## [EXTRACTED TEXT]
Content starts

Hard to imagine that Sade is 67.
For decades, she wooed the world with her mellifluous voice and songs about passion. I suspect many people believed themselves to be madly in love at her behest. How easy it is to float away on the cloud of Kiss of Life!

Listening to her music the other day, I was intrigued by the way she gave the concept of love, romantic love, such absolute control over human emotions.
I stood in my shoes and I wondered about this universal cauldron. Is there such a thing as unconditional love? And if so, is it an ideal state?
The concept is often applied to parenting. Offspring are generally accepted as its natural recipients, regardless of character and behaviour.
We have probably witnessed it in situations where a child seems to be running loose without boundaries; when teen years bring more than the usual scuffling, and adulthood is a constant stream of angst and disappointment.

Whereas many would throw up their hands in despair, parents can continue to absorb the blows and persevere lovingly. It doesn’t necessarily follow that a parent continuing to demonstrate love is one who pampers and enables a sense of entitlement.
Someone pointed out the common words uttered by mothers about their criminal sons, “he was a good boy,” as evidence of the way we can bypass character in favour of love.
We had a long talk about this complex relationship between parents and children. How many aspects there are!
This free love that is expected to automatically emanate because you are a parent, cannot possibly exist like some invisible umbilical cord that remains intact for a lifetime. It must become frayed at some point. I suppose that it is when it is most frayed that the immutability is tested.
What happens when a parent is not inclined to this kind of allegiance?
My friend was reflecting that she did not think her mother’s love was without conditions. Her parents had separated when she was but a child. Time spent with her father was met with hostility, and accusations of loving him more than her, regardless of what she had done, the sacrifices she had made.

My friend is in her fifties, and those wounds, though buried, exist. I can relate to that. It felt like being forced to make choices, this parent or that, and sometimes, when you had no say in the matter, when you were obliged to spend time with the “absent” father, you were made to feel guilty and disloyal.
And what about the parents who can’t even show love, with or without conditions? Hallmark and Facebook and other such manipulators, encourage us to believe that family is the most important thing—that we must revere the people whose amorous congress brought us to the planet.

Content ends

Continue the text about unconditional love, picking up after its last sentence.

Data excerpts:
Content starts

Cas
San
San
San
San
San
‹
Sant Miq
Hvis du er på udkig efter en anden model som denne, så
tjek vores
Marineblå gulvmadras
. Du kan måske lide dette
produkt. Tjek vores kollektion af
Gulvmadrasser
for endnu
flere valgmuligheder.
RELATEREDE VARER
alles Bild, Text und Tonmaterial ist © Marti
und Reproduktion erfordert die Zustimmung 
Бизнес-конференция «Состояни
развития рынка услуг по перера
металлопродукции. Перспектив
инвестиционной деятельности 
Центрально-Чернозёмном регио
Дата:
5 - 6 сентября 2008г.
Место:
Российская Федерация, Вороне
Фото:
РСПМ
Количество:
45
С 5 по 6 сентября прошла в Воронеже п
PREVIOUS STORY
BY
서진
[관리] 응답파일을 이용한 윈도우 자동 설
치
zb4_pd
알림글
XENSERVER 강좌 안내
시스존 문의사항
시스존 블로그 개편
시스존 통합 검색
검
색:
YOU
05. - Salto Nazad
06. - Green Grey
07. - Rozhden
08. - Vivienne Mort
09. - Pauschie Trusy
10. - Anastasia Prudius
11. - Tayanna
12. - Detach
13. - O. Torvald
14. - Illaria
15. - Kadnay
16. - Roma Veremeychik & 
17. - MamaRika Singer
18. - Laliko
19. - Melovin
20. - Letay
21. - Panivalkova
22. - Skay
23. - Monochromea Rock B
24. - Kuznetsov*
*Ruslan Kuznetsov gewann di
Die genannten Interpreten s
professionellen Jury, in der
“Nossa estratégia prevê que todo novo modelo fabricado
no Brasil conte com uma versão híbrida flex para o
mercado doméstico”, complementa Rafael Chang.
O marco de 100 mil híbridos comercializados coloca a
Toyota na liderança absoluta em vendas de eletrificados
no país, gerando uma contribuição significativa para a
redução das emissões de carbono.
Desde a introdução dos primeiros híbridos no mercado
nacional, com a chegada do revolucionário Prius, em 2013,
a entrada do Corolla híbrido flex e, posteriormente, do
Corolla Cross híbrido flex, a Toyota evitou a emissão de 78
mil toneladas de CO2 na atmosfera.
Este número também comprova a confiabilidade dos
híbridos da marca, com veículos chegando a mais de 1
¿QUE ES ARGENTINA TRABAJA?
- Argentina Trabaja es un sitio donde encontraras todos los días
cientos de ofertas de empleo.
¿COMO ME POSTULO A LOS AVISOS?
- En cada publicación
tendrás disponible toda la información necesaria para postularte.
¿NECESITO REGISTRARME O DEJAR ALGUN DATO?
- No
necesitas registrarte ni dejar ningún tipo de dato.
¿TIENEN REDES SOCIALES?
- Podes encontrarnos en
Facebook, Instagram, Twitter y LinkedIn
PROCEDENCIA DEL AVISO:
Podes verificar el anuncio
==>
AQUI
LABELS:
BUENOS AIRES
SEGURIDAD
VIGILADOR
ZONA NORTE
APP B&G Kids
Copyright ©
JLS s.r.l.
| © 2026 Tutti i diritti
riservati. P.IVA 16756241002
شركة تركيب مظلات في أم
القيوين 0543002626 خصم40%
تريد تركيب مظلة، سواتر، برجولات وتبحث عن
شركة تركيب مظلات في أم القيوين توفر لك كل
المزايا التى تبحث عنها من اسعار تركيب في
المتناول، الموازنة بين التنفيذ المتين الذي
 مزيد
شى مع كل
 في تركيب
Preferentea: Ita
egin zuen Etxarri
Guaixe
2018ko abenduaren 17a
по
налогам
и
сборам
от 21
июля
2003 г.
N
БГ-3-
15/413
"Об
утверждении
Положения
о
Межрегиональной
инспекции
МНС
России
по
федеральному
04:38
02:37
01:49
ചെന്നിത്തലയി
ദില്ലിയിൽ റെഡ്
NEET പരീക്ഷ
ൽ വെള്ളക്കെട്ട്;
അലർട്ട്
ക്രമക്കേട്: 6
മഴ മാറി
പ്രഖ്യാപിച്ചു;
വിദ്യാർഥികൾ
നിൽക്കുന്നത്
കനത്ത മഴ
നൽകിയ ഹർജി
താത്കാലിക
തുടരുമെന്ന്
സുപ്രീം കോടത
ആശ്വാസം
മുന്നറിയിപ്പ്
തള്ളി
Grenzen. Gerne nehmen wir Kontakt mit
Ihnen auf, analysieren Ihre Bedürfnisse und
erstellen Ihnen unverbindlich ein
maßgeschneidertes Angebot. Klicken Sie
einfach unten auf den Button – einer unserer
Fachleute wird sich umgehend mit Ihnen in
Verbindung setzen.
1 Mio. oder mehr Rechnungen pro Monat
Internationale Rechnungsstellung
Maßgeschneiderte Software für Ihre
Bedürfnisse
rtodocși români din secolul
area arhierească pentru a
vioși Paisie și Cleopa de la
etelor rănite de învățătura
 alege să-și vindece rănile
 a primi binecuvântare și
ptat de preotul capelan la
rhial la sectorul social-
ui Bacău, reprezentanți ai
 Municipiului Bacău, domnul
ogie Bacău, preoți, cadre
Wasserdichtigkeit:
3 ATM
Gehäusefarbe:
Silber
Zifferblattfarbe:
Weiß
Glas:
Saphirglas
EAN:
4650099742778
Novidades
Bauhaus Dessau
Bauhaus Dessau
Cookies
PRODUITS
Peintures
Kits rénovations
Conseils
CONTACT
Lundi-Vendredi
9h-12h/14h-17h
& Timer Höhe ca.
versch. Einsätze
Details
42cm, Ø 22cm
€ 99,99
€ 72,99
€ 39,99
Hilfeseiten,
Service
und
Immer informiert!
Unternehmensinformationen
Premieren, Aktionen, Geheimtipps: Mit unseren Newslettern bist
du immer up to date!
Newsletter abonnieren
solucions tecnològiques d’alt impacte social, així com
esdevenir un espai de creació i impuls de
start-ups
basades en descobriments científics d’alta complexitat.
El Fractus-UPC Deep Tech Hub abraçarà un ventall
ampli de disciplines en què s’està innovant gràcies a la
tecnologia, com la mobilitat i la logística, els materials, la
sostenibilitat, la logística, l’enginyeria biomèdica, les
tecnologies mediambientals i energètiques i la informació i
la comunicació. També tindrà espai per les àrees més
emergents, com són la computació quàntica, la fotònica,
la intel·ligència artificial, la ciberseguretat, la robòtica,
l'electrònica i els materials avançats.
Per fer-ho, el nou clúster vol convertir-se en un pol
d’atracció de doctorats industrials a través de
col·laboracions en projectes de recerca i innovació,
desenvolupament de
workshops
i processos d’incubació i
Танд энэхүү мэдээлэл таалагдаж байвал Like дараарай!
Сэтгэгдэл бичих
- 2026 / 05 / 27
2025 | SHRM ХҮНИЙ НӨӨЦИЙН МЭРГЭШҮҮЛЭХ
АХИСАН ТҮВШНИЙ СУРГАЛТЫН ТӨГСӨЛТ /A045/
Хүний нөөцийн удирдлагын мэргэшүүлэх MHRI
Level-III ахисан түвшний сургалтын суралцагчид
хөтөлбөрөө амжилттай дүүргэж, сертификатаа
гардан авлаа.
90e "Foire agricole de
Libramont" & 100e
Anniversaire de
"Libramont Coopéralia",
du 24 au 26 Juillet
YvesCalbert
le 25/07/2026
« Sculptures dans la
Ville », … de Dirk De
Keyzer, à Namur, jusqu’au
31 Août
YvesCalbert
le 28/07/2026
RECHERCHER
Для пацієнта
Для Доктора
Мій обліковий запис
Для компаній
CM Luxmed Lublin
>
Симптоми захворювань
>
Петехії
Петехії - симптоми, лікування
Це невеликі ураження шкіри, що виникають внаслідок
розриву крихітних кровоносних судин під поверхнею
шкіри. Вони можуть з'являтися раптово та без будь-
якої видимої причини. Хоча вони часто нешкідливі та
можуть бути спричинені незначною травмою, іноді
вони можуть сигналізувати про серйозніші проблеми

Content ends

## [WRITTEN ANSWER]
Most people try to rise to the challenge of parenthood. Often, they believe it is enough to meet the basic needs of food and shelter. They feel no call to nurture with affection, with respect for the child as a human being entitled to care.
You know how many children are exposed daily to humiliations and authority displayed by licks and threats? It stems from the environments in which these parents have themselves been brought up. Everything comes around, doesn’t it?

There is the aspect of unconditional love expected from parent to child, and the other side, that of the child to the parent. What you go do? That is your father, or that is your mother.
Drilled into young, suffering heads is the notion that no matter the injustice and unkindness you face, you have a duty to show respect and obedience to the occupants of the role of parent.
We are conditioned to believe that it is the ultimate sin to question the divinity of those office-holders. It might take years of misery and inner rage before a person can find the strength to say: “No more.”
I have often said, because I believe it absolutely, that your family is not necessarily the people whose bloodline you share, but those who care about you.

As we roamed about our conversation, we agreed that siblings can share unconditional love (until a will is read!), although that is not a guarantee.
But the love that seemed least likely to be unconditional was the romantic love, so rapturously described by Sade. What might begin as romance can alter along the bumpy roads of life. They say the two become one, but that is not quite true.
As families grow, two become the farthest thing from one. Children arrive. Roles change. Responsibilities replace carefree days of spontaneity. Bills roll in regularly. Sickness, injury, schooling, household management, and a host of other things join the family.

With every stage, you love your partner differently. Sometimes that love disappears, replaced by a kind of weariness and a sense of disappointment with the way things turned out.
If there are breaches in trust, feelings that your partner is not investing as much as you are, things will inevitably start to crumble. Such a far cry from the idyll you once saw in each other’s eyes.
A friend’s take is that regardless of what people think, they are in it because of what it gives them, he said, opining that it’s not unconditional, this thing called love. It lasts until the mutual benefits disappear.
What do you think?

Vaneisa Baksh is a columnist with the Trinidad Express, an editor and a cricket historian. She is the author of a biography of Sir Frank Worrell.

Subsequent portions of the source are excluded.